You get what you pay for at Bunk. Decent location near to the city centre, with a pool, hot tub, late night bar and useful travel desk on hand too. The dorms are basic but comfortable, the only downside is you have to pay for wifi ($2 for 24 hours), not bad, just unusual. The reason it gets a place on this list is for its backpacker friendly price. Having stayed at nomads which was more central but a bit dark and dingy, Bunk is a much more preferable option for when you’re in Brisbane.
• £11 a night

Pippies Beach House – Rainbow Beach

There are only really two main hostels in Rainbow Beach – Pippies and Freedom. I stayed in both and for me Pippies took the biscuit for its more laidback personal charm, good wifi and air con. I had a very uncomfortable, hot and sweaty night’s sleep at Freedom, and it just wasn’t worth it for me. Pippie’s was easy to navigate round with clean, comfortable rooms and a pool to cool down in. I also did my Fraser Island tour with Pippies, so it was a great way to meet the people in my group.
• £14 a night

Base Backpackers – Airlie Beach

More of a resort than a hostel! Combined with nomads, Base in Airlie beach is full of backpackers. Whilst I would usually stay clear of such large chain resorts, I found Base easy to get around, a good location and very sociable. People come for a good time, either ready for their Whitsundays trip or returning to celebrate afterwards with their new friends. I had two great nights here either side of my Whitsundays trip as everyone is so welcoming! The onsite bar, Boaty’s, has an excellent evening vibe which turns lively as the night goes on. Only negatives are the wifi (which is poor) and the kitchen area which lacks enough kitchen utensils for everyone, but if you’re only staying for a night or two, it’s worth it!
• £13 a night

Gilligan’s Backpacker Hotel & Resort – Cairns

Similar to Base/Nomads in Airlie, Gilligan’s is renowned for its party scene! Make sure you’re prepared for what you’re getting yourself into before you commit to booking. I was eager to end my time in Australia on a high, but unfortunately when I arrived in Cairns I suddenly fell ill (probably all the travels and adventures catching up to me) and can’t say Gilligan’s is the place to be if you need rest. Saying that, I quickly switched from a mixed dorm to an all-female, which was a lot quieter. Kitchen facilities are the best I’ve seen for a hostel!
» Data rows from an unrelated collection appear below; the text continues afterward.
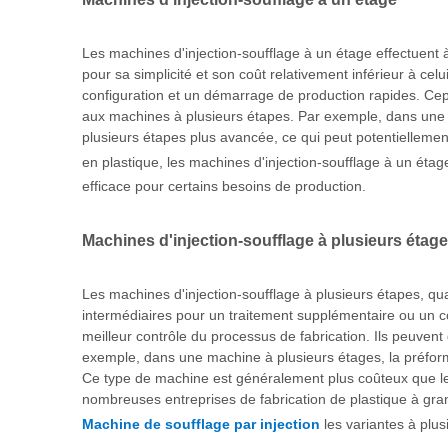
Les machines d'injection-soufflage à un étage effectuent 
pour sa simplicité et son coût relativement inférieur à cel
configuration et un démarrage de production rapides. Cep
aux machines à plusieurs étapes. Par exemple, dans une ma
plusieurs étapes plus avancée, ce qui peut potentiellement 
en plastique, les machines d'injection-soufflage à un étag
efficace pour certains besoins de production.
Machines d'injection-soufflage à plusieurs étag
Les machines d'injection-soufflage à plusieurs étapes, qu
intermédiaires pour un traitement supplémentaire ou un c
meilleur contrôle du processus de fabrication. Ils peuven
exemple, dans une machine à plusieurs étages, la préforme
Ce type de machine est généralement plus coûteux que les 
nombreuses entreprises de fabrication de plastique à gra
Machine de soufflage par injection
les variantes à plu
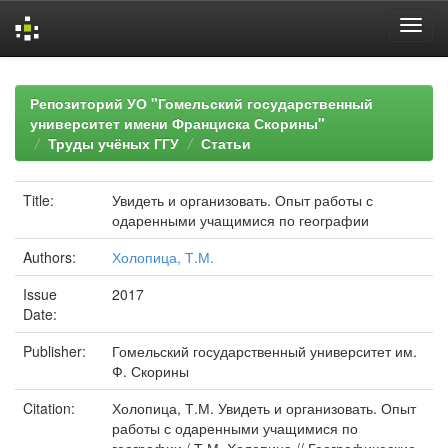
Skip
navigation
Репозиторий УО "Гомельский государственный
университет имени Франциска Скорины"
Труды учёных ГГУ
Статьи
Title:
Увидеть и организовать. Опыт работы с
одаренными учащимися по географии
Authors:
Холопица, Т.М.
Issue
2017
Date:
Publisher:
Гомельский государственный университет им.
Ф. Скорины
Citation:
Холопица, Т.М. Увидеть и организовать. Опыт
работы с одаренными учащимися по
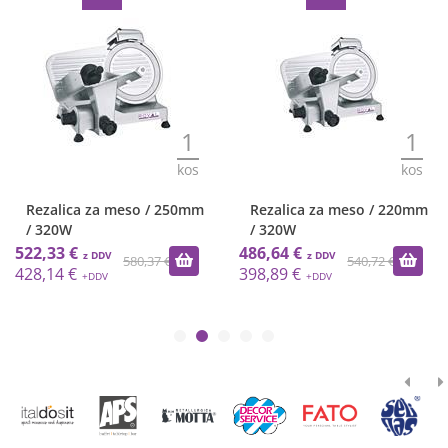
1
1
kos
kos
Rezalica za meso / 250mm
Rezalica za meso / 220mm
/ 320W
/ 320W
522,33 €
486,64 €
580,37 €
540,72 €
428,14 €
398,89 €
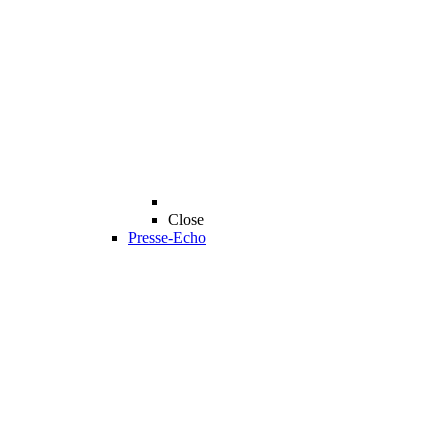
Close
Presse-Echo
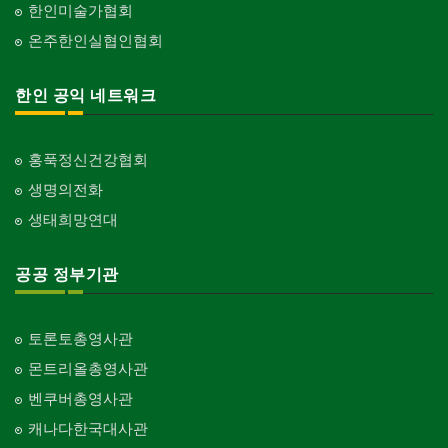
한인미술가협회
온주한인실협인협회
한인 공익 네트워크
홍푹정신건강협회
생명의전화
생태희망연대
공공 정부기관
토론토총영사관
몬트리올총영사관
벤쿠버총영사관
캐나다한국대사관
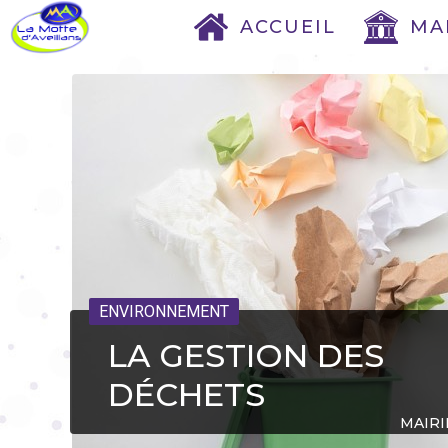
ACCUEIL
MA
ENVIRONNEMENT
LA GESTION DES
DÉCHETS
MAIRI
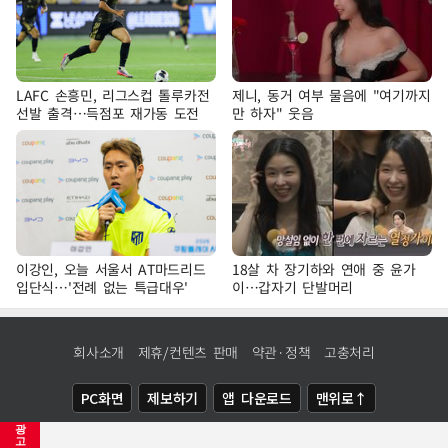
LAFC 손흥민, 리그스컵 톨루카전
제니, 동거 여부 물음에 "여기까지
선발 출격…득점포 재가동 도전
만 하자" 웃음
이강인, 오늘 서울서 AT마드리드
18살 차 장기하와 연애 중 윤가
입단식…'전례 없는 특급대우'
이…갑자기 단발머리
회사소개
제휴/컨텐츠 판매
약관·정책
고충처리
PC화면
제보하기
앱 다운로드
맨위로↑
광
COPYRIGHTⓒ
NEWSIS
ALL RIGHTS RESERVED.
고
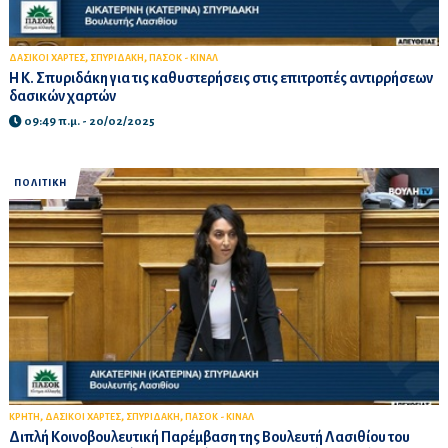
,
,
ΔΑΣΙΚΟΙ ΧΑΡΤΕΣ
ΣΠΥΡΙΔΑΚΗ
ΠΑΣΟΚ - ΚΙΝΑΛ
Η Κ. Σπυριδάκη για τις καθυστερήσεις στις επιτροπές αντιρρήσεων
δασικών χαρτών
09:49 π.μ. - 20/02/2025
ΠΟΛΙΤΙΚΗ
,
,
,
ΚΡΗΤΗ
ΔΑΣΙΚΟΙ ΧΑΡΤΕΣ
ΣΠΥΡΙΔΑΚΗ
ΠΑΣΟΚ - ΚΙΝΑΛ
Διπλή Κοινοβουλευτική Παρέμβαση της Βουλευτή Λασιθίου του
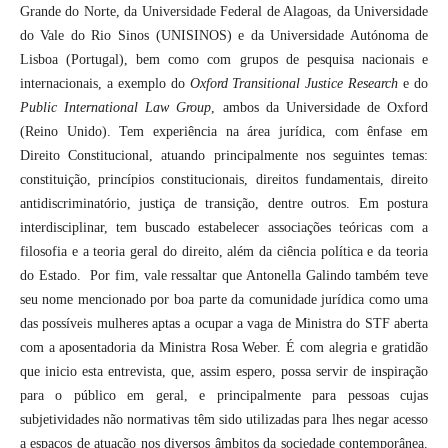
Grande do Norte, da Universidade Federal de Alagoas, da Universidade
do Vale do Rio Sinos (UNISINOS) e da Universidade Autónoma de
Lisboa (Portugal), bem como com grupos de pesquisa nacionais e
internacionais, a exemplo do
Oxford Transitional Justice Research
e do
Public International Law Group
, ambos da Universidade de Oxford
(Reino Unido). Tem experiência na área jurídica, com ênfase em
Direito Constitucional, atuando principalmente nos seguintes temas:
constituição, princípios constitucionais, direitos fundamentais, direito
antidiscriminatório, justiça de transição, dentre outros. Em postura
interdisciplinar, tem buscado estabelecer associações teóricas com a
filosofia e a teoria geral do direito, além da ciência política e da teoria
do Estado. Por fim, vale ressaltar que Antonella Galindo também teve
seu nome mencionado por boa parte da comunidade jurídica como uma
das possíveis mulheres aptas a ocupar a vaga de Ministra do STF aberta
com a aposentadoria da Ministra Rosa Weber. É com alegria e gratidão
que inicio esta entrevista, que, assim espero, possa servir de inspiração
para o público em geral, e principalmente para pessoas cujas
subjetividades não normativas têm sido utilizadas para lhes negar acesso
a espaços de atuação nos diversos âmbitos da sociedade contemporânea.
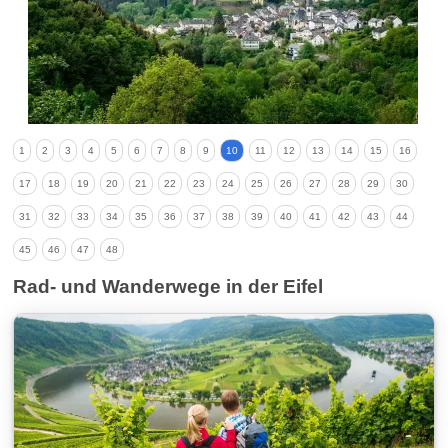
1
2
3
4
5
6
7
8
9
10
11
12
13
14
15
16
17
18
19
20
21
22
23
24
25
26
27
28
29
30
31
32
33
34
35
36
37
38
39
40
41
42
43
44
45
46
47
48
Rad- und Wanderwege in der Eifel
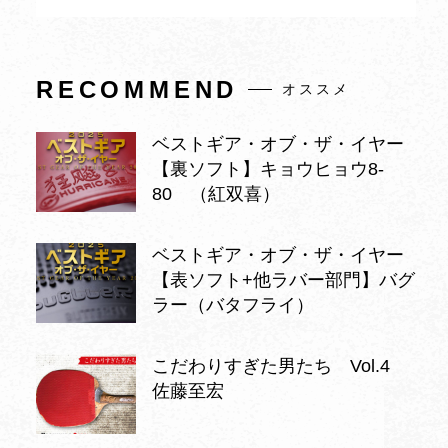
RECOMMEND
オススメ
ベストギア・オブ・ザ・イヤー
【裏ソフト】キョウヒョウ8-
80 （紅双喜）
ベストギア・オブ・ザ・イヤー
【表ソフト+他ラバー部門】バグ
ラー（バタフライ）
こだわりすぎた男たち Vol.4
佐藤至宏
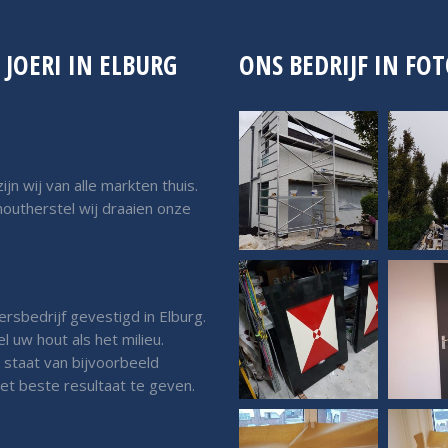
JOERI IN ELBURG
ONS BEDRIJF IN FOT
n wij van alle markten thuis.
houtherstel wij draaien onze
ersbedrijf gevestigd in Elburg.
 uw hout als het milieu.
 staat van bijvoorbeeld
et beste resultaat te geven.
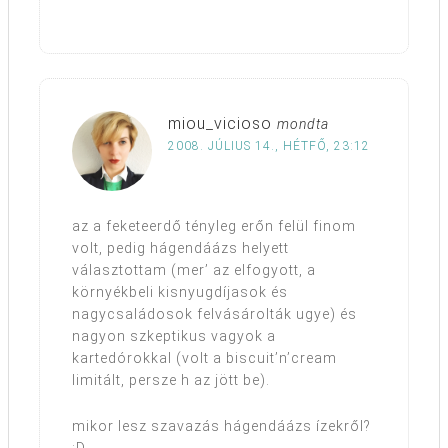
miou_vicioso
mondta
2008. JÚLIUS 14., HÉTFŐ, 23:12
az a feketeerdő tényleg erőn felül finom
volt, pedig hágendáázs helyett
választottam (mer’ az elfogyott, a
környékbeli kisnyugdíjasok és
nagycsaládosok felvásárolták ugye) és
nagyon szkeptikus vagyok a
kartedórokkal (volt a biscuit’n’cream
limitált, persze h az jött be).
mikor lesz szavazás hágendáázs ízekről?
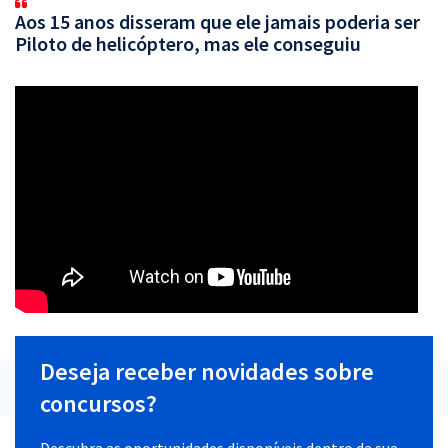
Aos 15 anos disseram que ele jamais poderia ser
Piloto de helicóptero, mas ele conseguiu
Deseja receber novidades sobre
concursos?
Descubra as oportunidades disponíveis dentro da sua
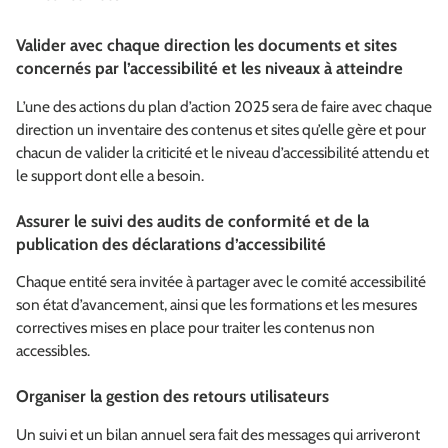
Valider avec chaque direction les documents et sites
concernés par l’accessibilité et les niveaux à atteindre
L’une des actions du plan d’action 2025 sera de faire avec chaque
direction un inventaire des contenus et sites qu’elle gère et pour
chacun de valider la criticité et le niveau d’accessibilité attendu et
le support dont elle a besoin.
Assurer le suivi des audits de conformité et de la
publication des déclarations d’accessibilité
Chaque entité sera invitée à partager avec le comité accessibilité
son état d’avancement, ainsi que les formations et les mesures
correctives mises en place pour traiter les contenus non
accessibles.
Organiser la gestion des retours utilisateurs
Un suivi et un bilan annuel sera fait des messages qui arriveront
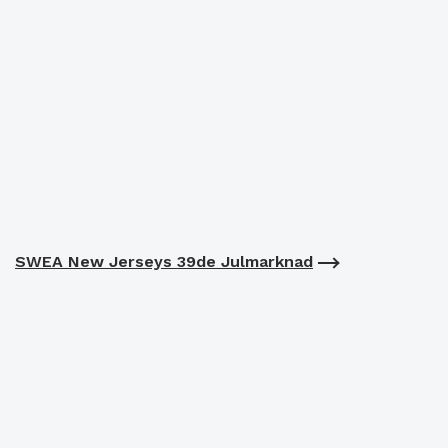
SWEA New Jerseys 39de Julmarknad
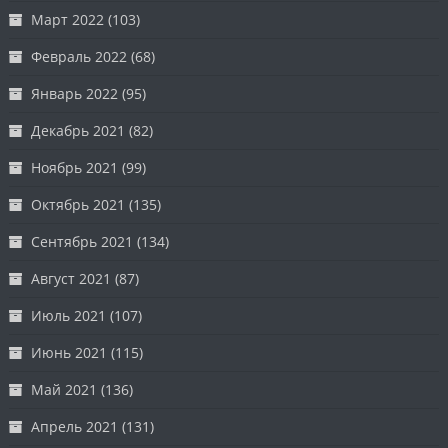
Март 2022
(103)
Февраль 2022
(68)
Январь 2022
(95)
Декабрь 2021
(82)
Ноябрь 2021
(99)
Октябрь 2021
(135)
Сентябрь 2021
(134)
Август 2021
(87)
Июль 2021
(107)
Июнь 2021
(115)
Май 2021
(136)
Апрель 2021
(131)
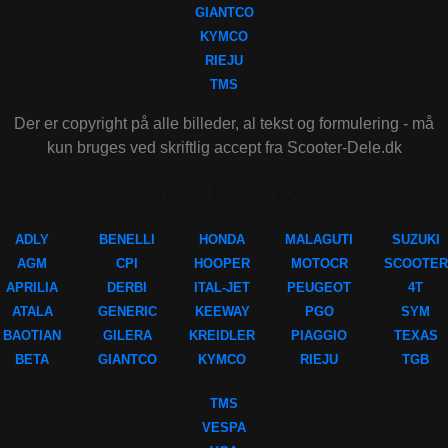
GIANTCO
KYMCO
RIEJU
TMS
Der er copyright på alle billeder, al tekst og formulering - må
kun bruges ved skriftlig accept fra Scooter-Dele.dk
MÆRKER
ADLY
BENELLI
HONDA
MALAGUTI
SUZUKI
AGM
CPI
HOOPER
MOTOCR
SCOOTER
APRILIA
DERBI
ITAL-JET
PEUGEOT
4T
ATALA
GENERIC
KEEWAY
PGO
SYM
BAOTIAN
GILERA
KREIDLER
PIAGGIO
TEXAS
BETA
GIANTCO
KYMCO
RIEJU
TGB
TMS
VESPA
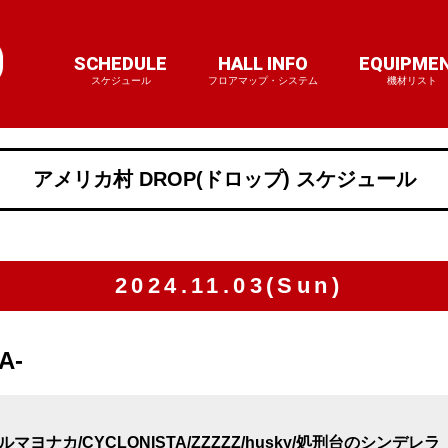
SCHEDULE
HALL INFO
EQUIPME
スケジュール
フロアマップ・システム
機材リスト
アメリカ村 DROP(ドロップ) スケジュール
2024.11.03(Sun)
A-
ヨナカ/CYCLONISTA/ZZZZZ/husky/処刑台のシンデレラ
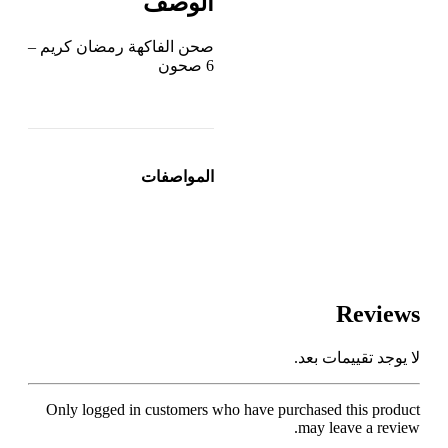
الوصف
صحن الفاكهة رمضان كريم –
6 صحون
المواصفات
Reviews
لا يوجد تقييمات بعد.
Only logged in customers who have purchased this product
may leave a review.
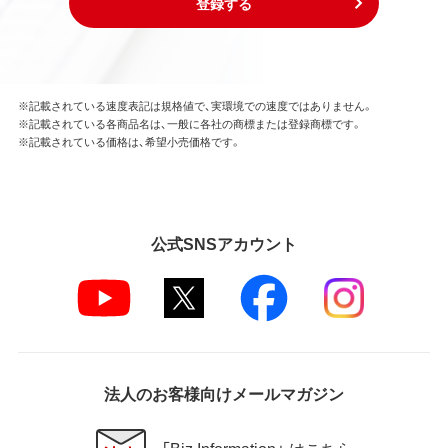
登録する
※記載されている速度表記は規格値で、実環境での速度ではありません。
※記載されている各商品名は、一般に各社の商標または登録商標です。
※記載されている価格は、希望小売価格です。
公式SNSアカウント
法人のお客様向けメールマガジン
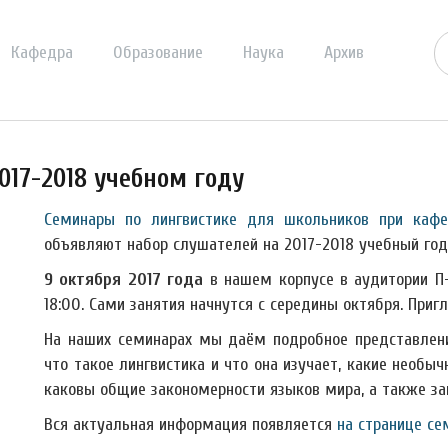
Кафедра
Образование
Наука
Архив
17-2018 учебном году
Семинары по лингвистике для школьников при кафе
объявляют набор слушателей на 2017-2018 учебный год
9 октября 2017 года
в нашем корпусе в аудитории П-1
18:00. Сами занятия начнутся с середины октября. Приг
На наших семинарах мы даём подробное представлени
что такое лингвистика и что она изучает, какие необы
каковы общие закономерности языков мира, а также з
Вся актуальная информация появляется
на странице се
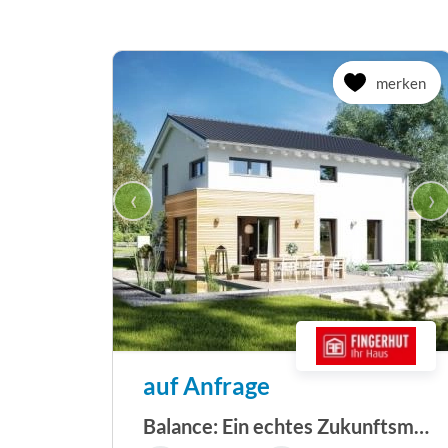
merken
‹
›
auf Anfrage
Balance: Ein echtes Zukunftsmodell: Wohlgefühl...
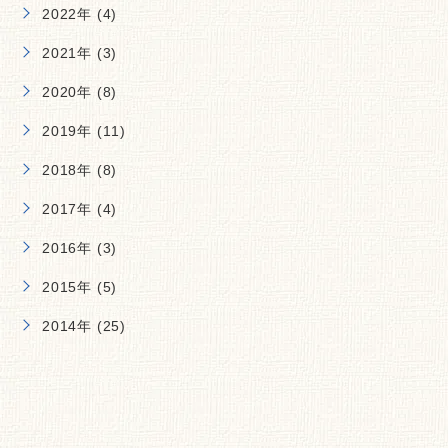
2022年 (4)
2021年 (3)
2020年 (8)
2019年 (11)
2018年 (8)
2017年 (4)
2016年 (3)
2015年 (5)
2014年 (25)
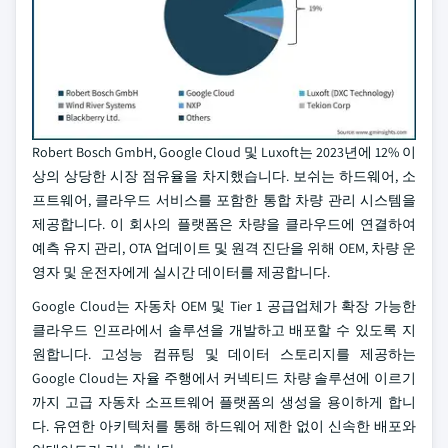
Robert Bosch GmbH, Google Cloud 및 Luxoft는 2023년에 12% 이
상의 상당한 시장 점유율을 차지했습니다. 보쉬는 하드웨어, 소
프트웨어, 클라우드 서비스를 포함한 통합 차량 관리 시스템을
제공합니다. 이 회사의 플랫폼은 차량을 클라우드에 연결하여
예측 유지 관리, OTA 업데이트 및 원격 진단을 위해 OEM, 차량 운
영자 및 운전자에게 실시간 데이터를 제공합니다.
Google Cloud는 자동차 OEM 및 Tier 1 공급업체가 확장 가능한
클라우드 인프라에서 솔루션을 개발하고 배포할 수 있도록 지
원합니다. 고성능 컴퓨팅 및 데이터 스토리지를 제공하는
Google Cloud는 자율 주행에서 커넥티드 차량 솔루션에 이르기
까지 고급 자동차 소프트웨어 플랫폼의 생성을 용이하게 합니
다. 유연한 아키텍처를 통해 하드웨어 제한 없이 신속한 배포와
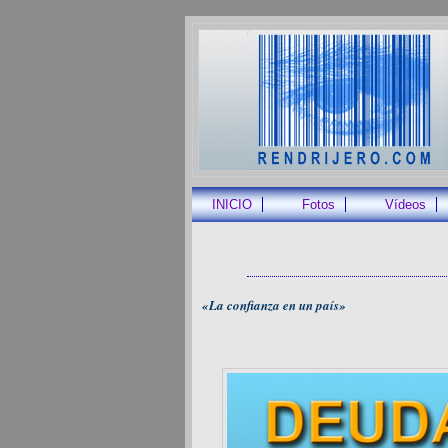
INICIO
Fotos
Vídeos
«La confianza en un país»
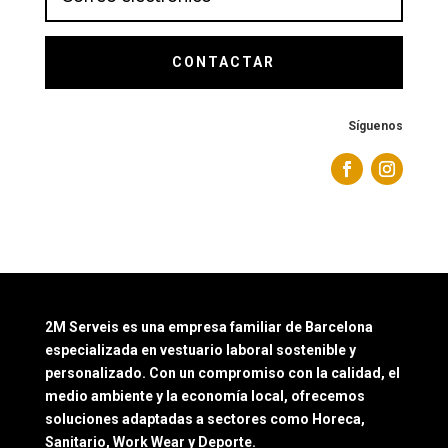
CONTACTAR
Síguenos
2M Serveis es una empresa familiar de Barcelona
especializada en vestuario laboral sostenible y
personalizado. Con un compromiso con la calidad, el
medio ambiente y la economía local, ofrecemos
soluciones adaptadas a sectores como Horeca,
Sanitario, Work Wear y Deporte.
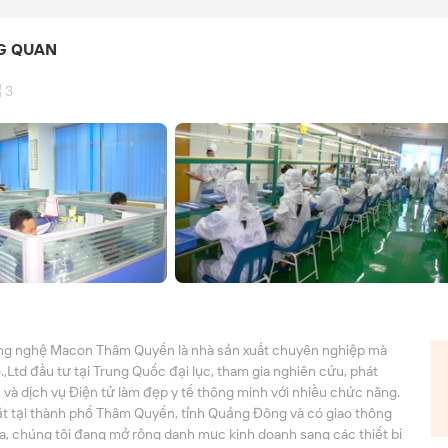
G QUAN
3
g nghệ Macon Thâm Quyến là nhà sản xuất chuyên nghiệp mà
,Ltd đầu tư tại Trung Quốc đại lục, tham gia nghiên cứu, phát
án và dịch vụ Điện tử làm đẹp y tế thông minh với nhiều chức năng.
t tại thành phố Thâm Quyến, tỉnh Quảng Đông và có giao thông
ra, chúng tôi đang mở rộng danh mục kinh doanh sang các thiết bị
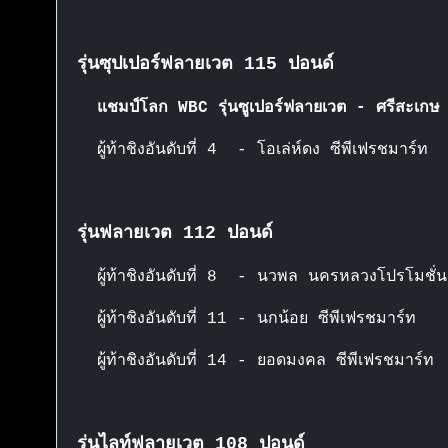
รุ่นซุปเปอร์ฟลายเวต 115 ปอนด์
แชมป์โลก WBC รุ่นซูเปอร์ฟลายเวต - ศรีสะเกษ
ผู้ท้าชิงอันดับที่ 4 - โอเล่ห์ดง ซีพีเฟรชมาร์ท
รุ่นฟลายเวต 112 ปอนด์
ผู้ท้าชิงอันดับที่ 8 - นวพล นครหลวงโปรโมชั่น
ผู้ท้าชิงอันดับที่ 11 - นกน้อย ซีพีเฟรชมาร์ท
ผู้ท้าชิงอันดับที่ 14 - ยอดมงคล ซีพีเฟรชมาร์ท
รุ่นไลท์ฟลายเวต 108 ปอนด์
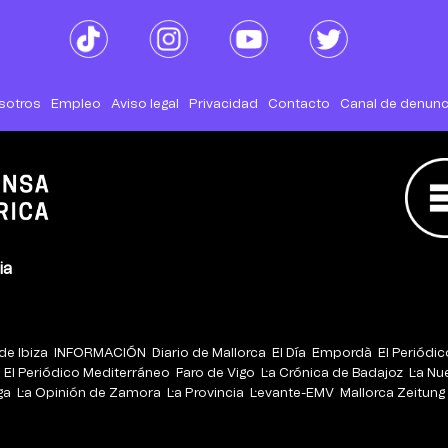
sotros
Empleo
Aviso legal
Privacidad
Contacto
Canal de denunc
ia
de Ibiza
INFORMACIÓN
Diario de Mallorca
El Día
Empordà
El Periódi
El Periódico Mediterráneo
Faro de Vigo
La Crónica de Badajoz
La Nu
ga
La Opinión de Zamora
La Provincia
Levante-EMV
Mallorca Zeitung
The rooms are modest with good air con and ensuite bathrooms. Wifi sadly doesn’t reach the dorms, but is good in the common areas. As a hostel resident you get discount on food and drinks at the bar and free entry to the club. It’s also nice knowing when you’re out partying that your bed is just upstairs if you need it.
• £8 a night, including breakfast (bargain!)

And there you have it, the best hostels in Australia! I know hostel experiences can vary from person to person, but for me it’s all about the amnesties, location, staff and environment. Hopefully this list helps you decide where to stay on your next trip down under!